Phloem is typically located outside the xylem, forming a ring around it in dicot roots. In monocots, the arrangement is more scattered.

The xylem and phloem together make up the vascular cylinder, also known as the stele.

Interesting facts about roots:

Adventitious roots can grow from parts of the plant other than the root system, such as stems or leaves. Banyan trees develop aerial prop roots that grow down from branches, providing additional support and enabling them to cover a large area. e.g.- Banyan Tree (Ficus benghalensis L.)

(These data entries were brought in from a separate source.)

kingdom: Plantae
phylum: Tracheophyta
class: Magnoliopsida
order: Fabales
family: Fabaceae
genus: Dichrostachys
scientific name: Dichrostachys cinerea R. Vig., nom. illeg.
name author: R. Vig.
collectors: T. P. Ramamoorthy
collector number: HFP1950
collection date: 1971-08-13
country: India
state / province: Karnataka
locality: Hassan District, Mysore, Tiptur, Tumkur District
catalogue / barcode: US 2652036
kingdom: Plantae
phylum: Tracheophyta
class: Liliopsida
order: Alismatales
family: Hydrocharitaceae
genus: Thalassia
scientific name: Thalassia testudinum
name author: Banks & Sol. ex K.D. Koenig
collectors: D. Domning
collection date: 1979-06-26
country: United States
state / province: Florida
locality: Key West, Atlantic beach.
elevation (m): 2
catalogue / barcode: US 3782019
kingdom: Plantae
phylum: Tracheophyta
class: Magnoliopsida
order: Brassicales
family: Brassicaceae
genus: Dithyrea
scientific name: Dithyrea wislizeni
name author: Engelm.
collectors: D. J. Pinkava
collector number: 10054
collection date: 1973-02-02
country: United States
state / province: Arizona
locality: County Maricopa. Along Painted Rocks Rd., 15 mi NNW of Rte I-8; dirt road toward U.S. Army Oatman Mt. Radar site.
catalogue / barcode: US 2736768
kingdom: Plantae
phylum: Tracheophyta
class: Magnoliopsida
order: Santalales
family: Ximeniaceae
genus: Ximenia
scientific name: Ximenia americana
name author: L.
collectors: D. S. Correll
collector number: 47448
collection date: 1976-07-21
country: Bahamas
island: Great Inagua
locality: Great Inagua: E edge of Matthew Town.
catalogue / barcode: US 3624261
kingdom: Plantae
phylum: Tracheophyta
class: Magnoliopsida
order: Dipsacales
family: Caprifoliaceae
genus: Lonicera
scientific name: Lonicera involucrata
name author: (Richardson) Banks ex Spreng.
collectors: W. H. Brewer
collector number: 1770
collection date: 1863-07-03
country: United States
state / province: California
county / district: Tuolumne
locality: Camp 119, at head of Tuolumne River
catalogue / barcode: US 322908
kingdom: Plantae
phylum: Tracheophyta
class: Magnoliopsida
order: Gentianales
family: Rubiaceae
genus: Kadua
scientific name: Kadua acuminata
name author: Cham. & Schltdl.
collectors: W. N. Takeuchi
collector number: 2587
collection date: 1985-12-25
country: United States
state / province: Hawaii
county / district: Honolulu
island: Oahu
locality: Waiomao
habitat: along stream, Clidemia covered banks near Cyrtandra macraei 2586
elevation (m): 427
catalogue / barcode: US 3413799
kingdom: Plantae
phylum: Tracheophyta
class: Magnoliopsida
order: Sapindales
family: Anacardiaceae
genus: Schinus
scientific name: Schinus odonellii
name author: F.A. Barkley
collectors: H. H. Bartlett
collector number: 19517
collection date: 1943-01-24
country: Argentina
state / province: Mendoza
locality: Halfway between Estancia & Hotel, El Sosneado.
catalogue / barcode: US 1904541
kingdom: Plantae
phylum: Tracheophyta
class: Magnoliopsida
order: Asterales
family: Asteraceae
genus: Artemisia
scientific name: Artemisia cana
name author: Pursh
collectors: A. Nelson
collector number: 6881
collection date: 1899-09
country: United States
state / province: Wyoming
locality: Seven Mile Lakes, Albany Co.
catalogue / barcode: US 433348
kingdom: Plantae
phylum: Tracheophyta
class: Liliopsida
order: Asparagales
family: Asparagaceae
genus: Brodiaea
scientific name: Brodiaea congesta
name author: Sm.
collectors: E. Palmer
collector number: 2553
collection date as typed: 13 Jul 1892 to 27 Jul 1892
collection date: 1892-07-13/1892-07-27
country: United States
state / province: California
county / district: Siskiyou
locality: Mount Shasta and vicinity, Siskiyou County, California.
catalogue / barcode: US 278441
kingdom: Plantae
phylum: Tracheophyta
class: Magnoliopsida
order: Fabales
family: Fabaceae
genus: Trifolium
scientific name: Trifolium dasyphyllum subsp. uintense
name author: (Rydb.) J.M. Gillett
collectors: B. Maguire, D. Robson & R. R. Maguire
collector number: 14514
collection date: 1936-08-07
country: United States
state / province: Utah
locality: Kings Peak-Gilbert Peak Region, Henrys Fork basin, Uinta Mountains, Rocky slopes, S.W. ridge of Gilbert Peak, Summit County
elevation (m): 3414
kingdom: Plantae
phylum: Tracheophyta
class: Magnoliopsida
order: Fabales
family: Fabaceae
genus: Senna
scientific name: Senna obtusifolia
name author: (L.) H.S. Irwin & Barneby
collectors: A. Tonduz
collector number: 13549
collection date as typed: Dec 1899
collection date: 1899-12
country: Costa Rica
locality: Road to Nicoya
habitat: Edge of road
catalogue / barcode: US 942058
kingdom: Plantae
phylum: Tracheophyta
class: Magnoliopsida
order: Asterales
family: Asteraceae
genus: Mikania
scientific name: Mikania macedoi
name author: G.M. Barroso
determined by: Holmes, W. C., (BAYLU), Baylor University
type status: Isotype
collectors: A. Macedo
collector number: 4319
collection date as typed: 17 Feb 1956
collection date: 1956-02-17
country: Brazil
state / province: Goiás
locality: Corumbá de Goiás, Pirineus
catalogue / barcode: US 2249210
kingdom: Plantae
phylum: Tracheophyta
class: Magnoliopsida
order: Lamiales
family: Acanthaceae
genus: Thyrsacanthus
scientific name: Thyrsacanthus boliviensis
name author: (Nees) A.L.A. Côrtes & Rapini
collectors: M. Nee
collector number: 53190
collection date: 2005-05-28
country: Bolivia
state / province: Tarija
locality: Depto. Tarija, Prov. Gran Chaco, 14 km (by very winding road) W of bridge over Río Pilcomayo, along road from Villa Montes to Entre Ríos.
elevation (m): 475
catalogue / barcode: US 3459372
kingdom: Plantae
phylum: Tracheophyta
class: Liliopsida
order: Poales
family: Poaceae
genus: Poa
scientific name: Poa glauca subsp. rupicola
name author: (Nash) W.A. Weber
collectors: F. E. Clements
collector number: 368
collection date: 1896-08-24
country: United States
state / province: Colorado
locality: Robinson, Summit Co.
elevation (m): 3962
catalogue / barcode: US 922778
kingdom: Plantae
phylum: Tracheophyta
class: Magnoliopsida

Aerial roots are above-ground roots that help plants survive in waterlogged environments. Mangroves have specialized aerial roots called pneumatophores that enable them to absorb oxygen in oxygen-poor soils. e.g.- Mangroves (Rhizophora mucronata Poir.)

Buttress roots are large, flared roots at the base of the tree that provide stability in shallow soils. They help support tall trees in tropical rainforests, allowing them to reach sunlight while resisting strong winds. e.g.- Ceiba Tree (Ceiba pentandra (L.) Gaertn.)

Prop roots grow from the stem above the ground and provide additional support, especially in tall plants like corn. They help stabilize the plant and prevent lodging (falling over) during strong winds. e.g. Corn (Zea mays L.)